Problem requirements: Could you copy the text of every record word for word, leaving the pictures out of your answer?
= = = = = = =
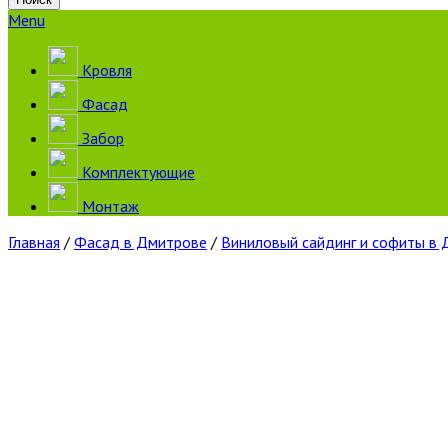
Menu
Кровля
Фасад
Забор
Комплектующие
Монтаж
Главная
/
Фасад в Дмитрове
/
Виниловый сайдинг и софиты в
= = = = = = =
Exercise solution:
Menu
Кровля
Фасад
Забор
Комплектующие
Монтаж
Главная
/
Фасад в Дмитрове
/
Виниловый сайдинг и софиты в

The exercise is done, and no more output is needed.